:: Record excerpts

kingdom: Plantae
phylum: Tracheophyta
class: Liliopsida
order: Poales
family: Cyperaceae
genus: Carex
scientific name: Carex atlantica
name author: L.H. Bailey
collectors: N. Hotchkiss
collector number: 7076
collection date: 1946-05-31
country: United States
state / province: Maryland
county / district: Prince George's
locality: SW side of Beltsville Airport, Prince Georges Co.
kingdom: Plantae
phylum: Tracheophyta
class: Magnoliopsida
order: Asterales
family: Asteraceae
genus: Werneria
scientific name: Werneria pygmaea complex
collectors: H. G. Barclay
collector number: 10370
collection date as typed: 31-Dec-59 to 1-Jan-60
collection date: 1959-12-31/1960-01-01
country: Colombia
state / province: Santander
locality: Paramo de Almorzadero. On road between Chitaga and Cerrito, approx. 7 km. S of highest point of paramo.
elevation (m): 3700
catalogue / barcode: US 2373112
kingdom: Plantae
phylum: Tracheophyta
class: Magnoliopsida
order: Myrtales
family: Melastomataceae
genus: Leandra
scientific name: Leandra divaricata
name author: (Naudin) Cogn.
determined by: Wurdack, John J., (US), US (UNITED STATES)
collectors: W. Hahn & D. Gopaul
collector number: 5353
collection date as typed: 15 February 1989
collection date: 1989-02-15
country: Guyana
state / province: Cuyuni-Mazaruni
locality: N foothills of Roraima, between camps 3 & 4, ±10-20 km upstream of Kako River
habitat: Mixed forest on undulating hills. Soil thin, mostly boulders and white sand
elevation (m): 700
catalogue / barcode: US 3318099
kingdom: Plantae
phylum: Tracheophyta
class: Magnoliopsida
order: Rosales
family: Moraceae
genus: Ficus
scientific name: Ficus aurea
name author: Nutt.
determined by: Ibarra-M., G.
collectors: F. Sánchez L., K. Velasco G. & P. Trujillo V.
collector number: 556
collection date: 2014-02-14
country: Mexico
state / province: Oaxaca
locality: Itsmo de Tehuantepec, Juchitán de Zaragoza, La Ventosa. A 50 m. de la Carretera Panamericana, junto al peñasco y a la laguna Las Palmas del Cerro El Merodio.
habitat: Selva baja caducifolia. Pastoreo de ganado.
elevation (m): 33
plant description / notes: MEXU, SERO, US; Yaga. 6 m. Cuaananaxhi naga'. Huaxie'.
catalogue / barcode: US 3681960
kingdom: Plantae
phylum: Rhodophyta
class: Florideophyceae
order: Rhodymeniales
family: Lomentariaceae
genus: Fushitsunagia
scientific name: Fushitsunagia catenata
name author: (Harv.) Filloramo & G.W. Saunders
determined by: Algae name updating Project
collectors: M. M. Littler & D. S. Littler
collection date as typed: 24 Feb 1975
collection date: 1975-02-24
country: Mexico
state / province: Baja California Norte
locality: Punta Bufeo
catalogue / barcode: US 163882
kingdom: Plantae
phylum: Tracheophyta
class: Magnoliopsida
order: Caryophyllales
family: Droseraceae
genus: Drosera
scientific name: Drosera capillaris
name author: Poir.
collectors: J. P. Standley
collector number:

::::

▸ Task: List every line above that contains the word "genus", copying each one in full.

▸ Task output:
genus: Carex
genus: Werneria
genus: Leandra
genus: Ficus
genus: Fushitsunagia
genus: Drosera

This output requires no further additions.